Outage in Georgia Tech IT

Degraded Performance on Phoenix Project storage

Resolved Minor
March 31, 2025 - Started 17 days ago - Lasted about 7 hours

Need to monitor Georgia Tech IT outages?
Stay on top of outages with IsDown. Monitor the official status pages of all your vendors, SaaS, and tools, including Georgia Tech IT, and never miss an outage again.
Start Free Trial

Outage Details

Summary: Performance of Phoenix project storage is currently degraded.

Details: Two of our MDS (MetaData Servers) rebooted early
Monday morning, March 31, and load averages are unusually high on one of them.

Impact: Researchers may experience significant slowness in read & write performance on Phoenix project storage until we are able to mitigate the issue.
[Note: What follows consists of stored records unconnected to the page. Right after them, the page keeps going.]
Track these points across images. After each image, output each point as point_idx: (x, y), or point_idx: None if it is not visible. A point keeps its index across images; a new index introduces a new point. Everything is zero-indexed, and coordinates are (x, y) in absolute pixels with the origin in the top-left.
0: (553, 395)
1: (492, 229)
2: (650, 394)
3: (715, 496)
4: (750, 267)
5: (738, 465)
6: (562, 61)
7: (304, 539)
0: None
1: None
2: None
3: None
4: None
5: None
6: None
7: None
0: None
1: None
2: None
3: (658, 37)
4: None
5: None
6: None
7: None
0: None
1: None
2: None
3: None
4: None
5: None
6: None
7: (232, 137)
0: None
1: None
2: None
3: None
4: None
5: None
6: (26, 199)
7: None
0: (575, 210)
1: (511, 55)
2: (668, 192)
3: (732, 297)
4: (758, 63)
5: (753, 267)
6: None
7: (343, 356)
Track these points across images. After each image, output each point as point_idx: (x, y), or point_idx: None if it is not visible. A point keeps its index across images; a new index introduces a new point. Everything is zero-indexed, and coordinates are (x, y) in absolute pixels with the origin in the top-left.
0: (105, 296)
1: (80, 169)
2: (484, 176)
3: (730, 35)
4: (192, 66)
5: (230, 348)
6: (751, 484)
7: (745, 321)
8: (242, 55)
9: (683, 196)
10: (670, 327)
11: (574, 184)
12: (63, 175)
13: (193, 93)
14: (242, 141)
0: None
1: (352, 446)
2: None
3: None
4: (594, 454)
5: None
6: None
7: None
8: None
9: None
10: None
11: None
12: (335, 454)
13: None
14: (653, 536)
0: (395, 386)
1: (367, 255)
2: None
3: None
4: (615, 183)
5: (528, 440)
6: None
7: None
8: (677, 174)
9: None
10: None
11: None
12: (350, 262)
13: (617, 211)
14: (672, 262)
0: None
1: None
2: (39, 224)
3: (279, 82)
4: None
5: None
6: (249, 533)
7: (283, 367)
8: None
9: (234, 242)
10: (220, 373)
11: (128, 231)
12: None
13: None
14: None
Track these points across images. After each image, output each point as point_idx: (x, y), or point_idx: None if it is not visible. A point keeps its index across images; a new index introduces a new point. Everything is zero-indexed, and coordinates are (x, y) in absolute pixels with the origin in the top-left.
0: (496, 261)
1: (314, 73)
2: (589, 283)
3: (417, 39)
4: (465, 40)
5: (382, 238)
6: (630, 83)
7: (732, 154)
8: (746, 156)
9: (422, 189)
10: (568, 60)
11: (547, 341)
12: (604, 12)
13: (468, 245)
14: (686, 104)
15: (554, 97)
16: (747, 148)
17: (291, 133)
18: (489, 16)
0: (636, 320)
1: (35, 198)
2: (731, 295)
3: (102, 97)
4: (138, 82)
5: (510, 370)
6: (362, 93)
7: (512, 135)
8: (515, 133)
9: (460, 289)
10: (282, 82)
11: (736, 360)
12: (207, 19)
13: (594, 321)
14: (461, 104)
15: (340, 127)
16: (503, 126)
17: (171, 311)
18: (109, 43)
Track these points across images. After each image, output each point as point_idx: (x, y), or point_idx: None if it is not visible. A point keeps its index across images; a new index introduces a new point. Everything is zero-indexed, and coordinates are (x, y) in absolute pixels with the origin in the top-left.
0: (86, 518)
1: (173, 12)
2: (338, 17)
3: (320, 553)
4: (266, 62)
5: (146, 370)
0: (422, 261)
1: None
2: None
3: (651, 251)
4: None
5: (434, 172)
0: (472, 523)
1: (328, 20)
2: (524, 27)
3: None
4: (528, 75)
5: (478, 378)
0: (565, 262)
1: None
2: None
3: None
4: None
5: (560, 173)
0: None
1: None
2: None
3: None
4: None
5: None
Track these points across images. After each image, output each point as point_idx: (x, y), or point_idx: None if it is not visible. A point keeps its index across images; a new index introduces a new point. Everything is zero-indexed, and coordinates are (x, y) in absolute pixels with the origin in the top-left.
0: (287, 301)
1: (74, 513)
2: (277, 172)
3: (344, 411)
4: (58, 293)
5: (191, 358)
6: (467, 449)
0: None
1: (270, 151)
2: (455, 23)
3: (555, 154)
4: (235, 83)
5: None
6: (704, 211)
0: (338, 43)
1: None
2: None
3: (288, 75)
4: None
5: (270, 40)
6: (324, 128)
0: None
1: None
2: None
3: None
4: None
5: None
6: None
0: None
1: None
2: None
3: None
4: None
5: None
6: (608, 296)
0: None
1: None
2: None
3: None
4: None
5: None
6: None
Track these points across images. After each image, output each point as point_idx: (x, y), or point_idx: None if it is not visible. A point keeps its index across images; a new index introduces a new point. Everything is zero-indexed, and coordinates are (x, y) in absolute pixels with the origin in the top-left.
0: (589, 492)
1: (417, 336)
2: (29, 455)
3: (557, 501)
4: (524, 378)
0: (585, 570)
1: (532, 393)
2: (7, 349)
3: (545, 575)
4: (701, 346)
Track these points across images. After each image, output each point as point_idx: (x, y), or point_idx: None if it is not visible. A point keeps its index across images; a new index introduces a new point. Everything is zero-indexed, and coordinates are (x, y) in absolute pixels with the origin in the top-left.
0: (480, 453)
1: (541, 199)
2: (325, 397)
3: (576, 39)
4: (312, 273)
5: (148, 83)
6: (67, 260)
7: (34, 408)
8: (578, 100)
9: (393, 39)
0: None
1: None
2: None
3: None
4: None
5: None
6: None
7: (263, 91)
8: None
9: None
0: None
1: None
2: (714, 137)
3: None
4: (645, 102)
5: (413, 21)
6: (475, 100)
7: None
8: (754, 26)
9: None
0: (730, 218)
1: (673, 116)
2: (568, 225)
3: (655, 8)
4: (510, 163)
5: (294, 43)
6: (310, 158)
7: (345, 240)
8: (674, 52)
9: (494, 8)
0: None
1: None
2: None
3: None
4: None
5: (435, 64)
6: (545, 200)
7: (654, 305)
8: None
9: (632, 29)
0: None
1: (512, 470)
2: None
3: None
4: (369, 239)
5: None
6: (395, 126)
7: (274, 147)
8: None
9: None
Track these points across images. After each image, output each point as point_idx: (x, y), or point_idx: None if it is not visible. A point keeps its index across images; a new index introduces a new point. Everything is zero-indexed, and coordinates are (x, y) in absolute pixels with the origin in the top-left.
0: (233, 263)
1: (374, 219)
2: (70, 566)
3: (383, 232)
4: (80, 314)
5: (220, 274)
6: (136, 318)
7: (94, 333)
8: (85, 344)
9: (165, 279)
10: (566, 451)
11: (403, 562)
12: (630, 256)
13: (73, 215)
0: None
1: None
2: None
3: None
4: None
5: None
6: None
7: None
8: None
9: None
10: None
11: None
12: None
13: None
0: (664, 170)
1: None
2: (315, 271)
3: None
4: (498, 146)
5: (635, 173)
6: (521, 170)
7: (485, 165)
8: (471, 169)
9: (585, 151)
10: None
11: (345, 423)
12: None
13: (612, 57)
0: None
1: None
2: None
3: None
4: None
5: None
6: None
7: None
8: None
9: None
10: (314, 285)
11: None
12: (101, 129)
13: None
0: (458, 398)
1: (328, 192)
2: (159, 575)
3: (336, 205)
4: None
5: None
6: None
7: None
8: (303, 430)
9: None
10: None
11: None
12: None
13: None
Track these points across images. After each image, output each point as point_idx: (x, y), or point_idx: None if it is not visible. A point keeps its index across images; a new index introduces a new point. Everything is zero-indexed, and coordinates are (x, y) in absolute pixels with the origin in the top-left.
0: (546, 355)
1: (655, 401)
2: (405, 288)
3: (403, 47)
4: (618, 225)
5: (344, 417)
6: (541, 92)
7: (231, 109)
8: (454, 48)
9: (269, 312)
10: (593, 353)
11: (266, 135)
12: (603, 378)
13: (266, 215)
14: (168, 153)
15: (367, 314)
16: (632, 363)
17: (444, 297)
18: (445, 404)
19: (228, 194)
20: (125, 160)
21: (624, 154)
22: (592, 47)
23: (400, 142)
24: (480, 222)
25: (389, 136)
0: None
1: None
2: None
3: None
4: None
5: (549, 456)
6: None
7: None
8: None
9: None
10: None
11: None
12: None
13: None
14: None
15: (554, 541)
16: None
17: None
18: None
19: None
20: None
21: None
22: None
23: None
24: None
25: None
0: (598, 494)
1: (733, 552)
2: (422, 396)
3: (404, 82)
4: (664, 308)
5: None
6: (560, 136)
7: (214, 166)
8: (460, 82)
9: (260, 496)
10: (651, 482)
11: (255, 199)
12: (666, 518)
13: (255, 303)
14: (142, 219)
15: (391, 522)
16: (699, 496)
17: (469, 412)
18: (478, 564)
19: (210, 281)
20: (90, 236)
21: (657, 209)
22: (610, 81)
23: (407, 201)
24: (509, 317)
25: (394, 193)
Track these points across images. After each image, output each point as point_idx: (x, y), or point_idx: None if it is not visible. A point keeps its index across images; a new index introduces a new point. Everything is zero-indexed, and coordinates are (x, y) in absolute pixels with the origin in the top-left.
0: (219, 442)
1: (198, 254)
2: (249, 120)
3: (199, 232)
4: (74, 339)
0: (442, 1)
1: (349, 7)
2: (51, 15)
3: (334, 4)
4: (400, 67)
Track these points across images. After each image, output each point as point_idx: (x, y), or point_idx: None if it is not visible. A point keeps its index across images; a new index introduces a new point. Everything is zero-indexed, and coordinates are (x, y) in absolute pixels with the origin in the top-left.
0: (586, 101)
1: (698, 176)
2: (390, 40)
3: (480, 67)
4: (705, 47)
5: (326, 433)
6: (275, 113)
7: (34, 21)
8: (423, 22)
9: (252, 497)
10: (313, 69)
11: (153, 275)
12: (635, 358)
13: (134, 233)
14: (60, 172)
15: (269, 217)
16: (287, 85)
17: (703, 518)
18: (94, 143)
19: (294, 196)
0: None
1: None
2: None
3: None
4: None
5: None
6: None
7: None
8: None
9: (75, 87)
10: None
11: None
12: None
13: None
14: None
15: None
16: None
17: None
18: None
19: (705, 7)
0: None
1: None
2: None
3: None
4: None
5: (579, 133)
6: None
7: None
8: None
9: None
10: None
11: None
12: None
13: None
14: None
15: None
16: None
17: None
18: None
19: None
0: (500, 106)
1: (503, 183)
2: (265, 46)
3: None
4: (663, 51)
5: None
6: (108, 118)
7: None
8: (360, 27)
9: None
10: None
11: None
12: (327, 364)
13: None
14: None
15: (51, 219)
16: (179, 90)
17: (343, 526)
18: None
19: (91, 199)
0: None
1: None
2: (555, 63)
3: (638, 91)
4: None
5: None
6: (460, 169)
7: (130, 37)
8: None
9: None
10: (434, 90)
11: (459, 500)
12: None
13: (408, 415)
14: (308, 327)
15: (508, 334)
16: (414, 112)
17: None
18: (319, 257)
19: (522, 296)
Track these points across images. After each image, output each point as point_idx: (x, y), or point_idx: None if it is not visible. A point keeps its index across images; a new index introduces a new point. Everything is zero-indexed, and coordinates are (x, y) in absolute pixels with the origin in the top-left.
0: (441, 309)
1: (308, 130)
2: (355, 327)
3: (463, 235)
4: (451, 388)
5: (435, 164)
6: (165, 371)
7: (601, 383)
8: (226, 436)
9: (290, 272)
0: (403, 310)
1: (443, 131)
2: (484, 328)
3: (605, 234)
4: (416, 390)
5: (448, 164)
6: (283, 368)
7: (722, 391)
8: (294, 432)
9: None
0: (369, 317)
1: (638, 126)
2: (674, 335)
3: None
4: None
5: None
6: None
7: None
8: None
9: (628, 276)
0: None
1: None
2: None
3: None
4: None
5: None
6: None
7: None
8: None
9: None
Conda environments located in project storage may be very slow to load (even if the python script to run is located elsewhere) or fail to activate, while attempts to view project storage files via the OnDemand web portal may time out.
Components affected
Georgia Tech IT Academic Services
Latest Updates ( sorted recent to last )
17 days ago - at 03/31/2025 01:13PM

Summary: Performance of Phoenix project storage is currently degraded.

Details: Two of our MDS (MetaData Servers) rebooted early
Monday morning, March 31, and load averages are unusually high on one of them.

Impact: Researchers may experience significant slowness in read & write performance on Phoenix project storage until we are able to mitigate the issue. Conda environments located in project storage may be very slow to load (even if the python script to run is located elsewhere) or fail to activate, while attempts to view project storage files via the OnDemand web portal may time out.

17 days ago - at 03/31/2025 04:38PM

To limit the impact of the current Phoenix project filesystem issues, we have implemented the following changes to expedite troubleshooting and limit impact to currently running jobs:

New Logins to Phoenix Login Nodes are Paused
We have prevented new login attempts to the Phoenix login nodes. Users that are currently logged in will be able to stay logged onto the system.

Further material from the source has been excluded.